- Selection:
## start

Left to right, London chefs Roz Bado, Sandia Chang, Olia Hercules, Freddie Janssen, and Bonny Porter. All photos by the author.

There's no one fixed story for any of these women. Bado is a baker, Steytler is head chef at Danish restaurant Snaps and Rye, Hercules is the the author of Mamushka: Recipes from Ukraine and Beyond, Janssen runs taco pop ups on the side of her day job doing marketing for the Michelin-starred Lyle's, Dobbs has a Sri Lankan street food stand, Henderson runs secret Shoreditch restaurant Rochelle Canteen, and Chang co-founded gourmet hot dog company Bubbledogs.

"The influence of women in food is so diverse," says Porter. She explains that the medley of artichokes she served was in honour of her mother, who persisted in trying to get her to eat vegetables—and eventually won.

Bonny Porter's artichoke medley.

## end

- What to work on: Rename "Rochelle Canteen" to "Rochelle Kitchen" in the passage about London chefs, and write out that passage again from "There's no one" up to and including "dog company Bubbledogs.".

Stored records

## start

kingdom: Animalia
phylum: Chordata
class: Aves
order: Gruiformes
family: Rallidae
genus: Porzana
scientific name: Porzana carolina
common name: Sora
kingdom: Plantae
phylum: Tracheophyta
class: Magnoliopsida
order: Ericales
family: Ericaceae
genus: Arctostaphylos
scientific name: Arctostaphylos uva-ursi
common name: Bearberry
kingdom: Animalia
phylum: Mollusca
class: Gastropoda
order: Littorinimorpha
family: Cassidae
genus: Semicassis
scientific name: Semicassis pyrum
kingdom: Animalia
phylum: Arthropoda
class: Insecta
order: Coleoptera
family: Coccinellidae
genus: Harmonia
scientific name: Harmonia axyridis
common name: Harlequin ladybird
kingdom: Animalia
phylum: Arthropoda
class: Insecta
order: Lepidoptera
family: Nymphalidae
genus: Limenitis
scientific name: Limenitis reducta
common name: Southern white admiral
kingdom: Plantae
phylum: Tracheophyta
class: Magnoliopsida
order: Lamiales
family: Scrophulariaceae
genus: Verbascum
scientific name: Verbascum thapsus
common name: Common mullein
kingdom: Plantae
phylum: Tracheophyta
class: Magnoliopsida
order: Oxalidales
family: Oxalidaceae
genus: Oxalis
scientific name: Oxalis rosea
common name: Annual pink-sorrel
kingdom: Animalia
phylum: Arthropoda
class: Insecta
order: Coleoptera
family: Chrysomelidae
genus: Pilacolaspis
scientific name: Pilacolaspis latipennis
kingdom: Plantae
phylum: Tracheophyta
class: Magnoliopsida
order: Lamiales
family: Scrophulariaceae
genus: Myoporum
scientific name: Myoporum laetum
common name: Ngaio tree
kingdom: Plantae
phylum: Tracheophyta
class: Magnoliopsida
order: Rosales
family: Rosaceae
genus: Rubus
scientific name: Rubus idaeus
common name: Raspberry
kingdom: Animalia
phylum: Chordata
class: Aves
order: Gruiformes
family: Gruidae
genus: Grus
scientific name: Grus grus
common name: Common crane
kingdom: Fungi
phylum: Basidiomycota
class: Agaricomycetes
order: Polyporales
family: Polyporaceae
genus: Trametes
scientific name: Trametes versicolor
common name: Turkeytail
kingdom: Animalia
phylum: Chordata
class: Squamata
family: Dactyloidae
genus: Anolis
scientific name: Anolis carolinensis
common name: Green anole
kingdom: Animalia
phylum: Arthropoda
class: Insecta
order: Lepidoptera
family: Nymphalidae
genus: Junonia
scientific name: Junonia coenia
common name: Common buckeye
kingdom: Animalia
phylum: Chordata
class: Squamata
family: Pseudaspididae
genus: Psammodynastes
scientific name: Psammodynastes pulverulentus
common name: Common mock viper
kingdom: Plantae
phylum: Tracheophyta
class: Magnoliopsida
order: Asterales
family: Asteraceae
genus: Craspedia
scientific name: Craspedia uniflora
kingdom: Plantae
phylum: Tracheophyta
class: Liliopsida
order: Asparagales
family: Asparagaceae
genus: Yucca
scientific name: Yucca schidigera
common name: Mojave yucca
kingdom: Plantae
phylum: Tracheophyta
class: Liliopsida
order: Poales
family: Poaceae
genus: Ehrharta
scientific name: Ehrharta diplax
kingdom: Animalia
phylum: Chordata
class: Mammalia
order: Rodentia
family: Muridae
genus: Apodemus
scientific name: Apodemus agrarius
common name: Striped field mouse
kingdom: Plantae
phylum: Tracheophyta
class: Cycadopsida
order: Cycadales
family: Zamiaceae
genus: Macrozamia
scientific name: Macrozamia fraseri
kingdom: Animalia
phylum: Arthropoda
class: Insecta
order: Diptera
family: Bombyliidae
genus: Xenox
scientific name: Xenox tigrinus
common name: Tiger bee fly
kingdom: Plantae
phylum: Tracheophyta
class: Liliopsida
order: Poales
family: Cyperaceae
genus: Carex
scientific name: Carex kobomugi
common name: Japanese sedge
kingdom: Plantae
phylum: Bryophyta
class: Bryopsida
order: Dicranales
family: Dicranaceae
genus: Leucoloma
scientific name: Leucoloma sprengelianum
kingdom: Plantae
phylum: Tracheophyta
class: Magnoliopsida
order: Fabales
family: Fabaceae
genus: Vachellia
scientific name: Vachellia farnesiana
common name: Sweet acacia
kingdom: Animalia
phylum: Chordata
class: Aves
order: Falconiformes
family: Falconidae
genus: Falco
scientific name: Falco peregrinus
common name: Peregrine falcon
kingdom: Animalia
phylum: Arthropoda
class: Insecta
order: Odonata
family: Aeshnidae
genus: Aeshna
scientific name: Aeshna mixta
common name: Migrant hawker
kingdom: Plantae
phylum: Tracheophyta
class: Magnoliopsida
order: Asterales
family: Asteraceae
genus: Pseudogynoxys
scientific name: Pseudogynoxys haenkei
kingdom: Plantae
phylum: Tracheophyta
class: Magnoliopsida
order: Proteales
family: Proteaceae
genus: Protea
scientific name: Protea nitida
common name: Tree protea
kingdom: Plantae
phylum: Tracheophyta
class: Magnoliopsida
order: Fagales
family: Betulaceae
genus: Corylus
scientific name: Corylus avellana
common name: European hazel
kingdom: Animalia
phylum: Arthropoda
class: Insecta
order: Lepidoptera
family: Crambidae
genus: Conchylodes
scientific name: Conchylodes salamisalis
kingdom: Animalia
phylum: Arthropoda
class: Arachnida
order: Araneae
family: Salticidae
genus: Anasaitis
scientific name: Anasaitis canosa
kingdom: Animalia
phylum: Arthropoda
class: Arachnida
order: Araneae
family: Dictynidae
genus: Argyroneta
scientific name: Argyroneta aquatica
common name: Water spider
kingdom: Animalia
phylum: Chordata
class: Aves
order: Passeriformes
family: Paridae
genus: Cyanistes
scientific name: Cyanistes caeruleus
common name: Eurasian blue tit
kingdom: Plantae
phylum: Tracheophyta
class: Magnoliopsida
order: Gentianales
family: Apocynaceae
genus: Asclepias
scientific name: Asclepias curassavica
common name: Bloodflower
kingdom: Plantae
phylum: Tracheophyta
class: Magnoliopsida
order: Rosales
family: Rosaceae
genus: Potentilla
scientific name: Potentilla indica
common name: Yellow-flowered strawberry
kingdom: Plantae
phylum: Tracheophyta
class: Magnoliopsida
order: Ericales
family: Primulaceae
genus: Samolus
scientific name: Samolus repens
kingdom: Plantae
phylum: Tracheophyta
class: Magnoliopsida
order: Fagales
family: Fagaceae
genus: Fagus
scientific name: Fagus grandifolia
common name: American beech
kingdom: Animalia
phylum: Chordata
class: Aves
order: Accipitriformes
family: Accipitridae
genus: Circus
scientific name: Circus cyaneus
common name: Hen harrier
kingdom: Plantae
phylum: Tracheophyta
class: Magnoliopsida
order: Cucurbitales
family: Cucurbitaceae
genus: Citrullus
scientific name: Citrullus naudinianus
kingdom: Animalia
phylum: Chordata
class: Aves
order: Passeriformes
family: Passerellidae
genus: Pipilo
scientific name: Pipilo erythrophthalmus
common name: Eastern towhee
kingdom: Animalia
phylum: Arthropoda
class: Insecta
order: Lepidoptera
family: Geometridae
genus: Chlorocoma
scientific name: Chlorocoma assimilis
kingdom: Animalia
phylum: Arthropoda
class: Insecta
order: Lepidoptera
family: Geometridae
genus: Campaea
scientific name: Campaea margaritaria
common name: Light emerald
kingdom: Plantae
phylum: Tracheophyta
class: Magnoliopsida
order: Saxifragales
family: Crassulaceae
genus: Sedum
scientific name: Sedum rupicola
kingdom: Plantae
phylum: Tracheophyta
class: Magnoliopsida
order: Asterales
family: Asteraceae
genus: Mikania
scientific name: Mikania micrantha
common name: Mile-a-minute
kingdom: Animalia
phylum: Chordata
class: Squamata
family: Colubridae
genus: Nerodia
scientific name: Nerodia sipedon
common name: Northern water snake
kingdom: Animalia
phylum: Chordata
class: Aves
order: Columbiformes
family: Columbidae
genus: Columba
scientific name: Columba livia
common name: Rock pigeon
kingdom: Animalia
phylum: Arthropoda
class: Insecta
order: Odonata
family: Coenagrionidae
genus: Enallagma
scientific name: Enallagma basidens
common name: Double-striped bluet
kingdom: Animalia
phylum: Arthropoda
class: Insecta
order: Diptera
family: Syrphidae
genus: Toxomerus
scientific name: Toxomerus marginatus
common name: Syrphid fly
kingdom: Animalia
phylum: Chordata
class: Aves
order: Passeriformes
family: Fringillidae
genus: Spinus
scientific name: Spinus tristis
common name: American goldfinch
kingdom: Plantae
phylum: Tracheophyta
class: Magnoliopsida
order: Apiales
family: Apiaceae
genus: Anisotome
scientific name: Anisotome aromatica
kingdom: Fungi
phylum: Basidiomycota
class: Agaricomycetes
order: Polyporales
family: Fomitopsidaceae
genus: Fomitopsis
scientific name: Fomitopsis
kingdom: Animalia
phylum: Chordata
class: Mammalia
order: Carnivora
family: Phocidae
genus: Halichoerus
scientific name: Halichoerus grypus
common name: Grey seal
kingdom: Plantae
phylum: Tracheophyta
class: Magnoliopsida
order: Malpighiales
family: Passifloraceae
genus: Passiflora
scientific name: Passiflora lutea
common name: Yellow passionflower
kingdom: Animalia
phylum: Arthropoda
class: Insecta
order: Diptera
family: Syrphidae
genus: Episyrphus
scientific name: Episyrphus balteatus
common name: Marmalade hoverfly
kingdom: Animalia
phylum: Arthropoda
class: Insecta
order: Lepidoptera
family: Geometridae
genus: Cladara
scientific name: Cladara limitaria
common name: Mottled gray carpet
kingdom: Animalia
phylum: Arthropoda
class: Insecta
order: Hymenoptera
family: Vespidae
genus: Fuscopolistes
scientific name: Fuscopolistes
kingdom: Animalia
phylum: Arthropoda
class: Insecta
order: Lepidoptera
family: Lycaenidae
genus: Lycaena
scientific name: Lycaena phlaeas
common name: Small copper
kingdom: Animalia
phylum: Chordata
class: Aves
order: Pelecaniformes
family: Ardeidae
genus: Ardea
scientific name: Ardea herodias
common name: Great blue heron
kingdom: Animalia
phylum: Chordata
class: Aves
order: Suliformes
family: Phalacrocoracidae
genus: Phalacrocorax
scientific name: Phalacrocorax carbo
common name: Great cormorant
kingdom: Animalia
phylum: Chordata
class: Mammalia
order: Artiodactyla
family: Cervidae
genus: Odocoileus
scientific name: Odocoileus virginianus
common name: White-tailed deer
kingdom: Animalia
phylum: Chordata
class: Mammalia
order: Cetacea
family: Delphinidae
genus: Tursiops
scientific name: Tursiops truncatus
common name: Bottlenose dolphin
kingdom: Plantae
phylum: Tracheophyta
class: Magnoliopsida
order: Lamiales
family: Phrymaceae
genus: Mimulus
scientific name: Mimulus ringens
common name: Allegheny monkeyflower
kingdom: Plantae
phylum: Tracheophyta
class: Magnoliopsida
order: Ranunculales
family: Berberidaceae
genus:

## end

- Full answer:
There's no one fixed story for any of these women. Bado is a baker, Steytler is head chef at Danish restaurant Snaps and Rye, Hercules is the the author of Mamushka: Recipes from Ukraine and Beyond, Janssen runs taco pop ups on the side of her day job doing marketing for the Michelin-starred Lyle's, Dobbs has a Sri Lankan street food stand, Henderson runs secret Shoreditch restaurant Rochelle Kitchen, and Chang co-founded gourmet hot dog company Bubbledogs.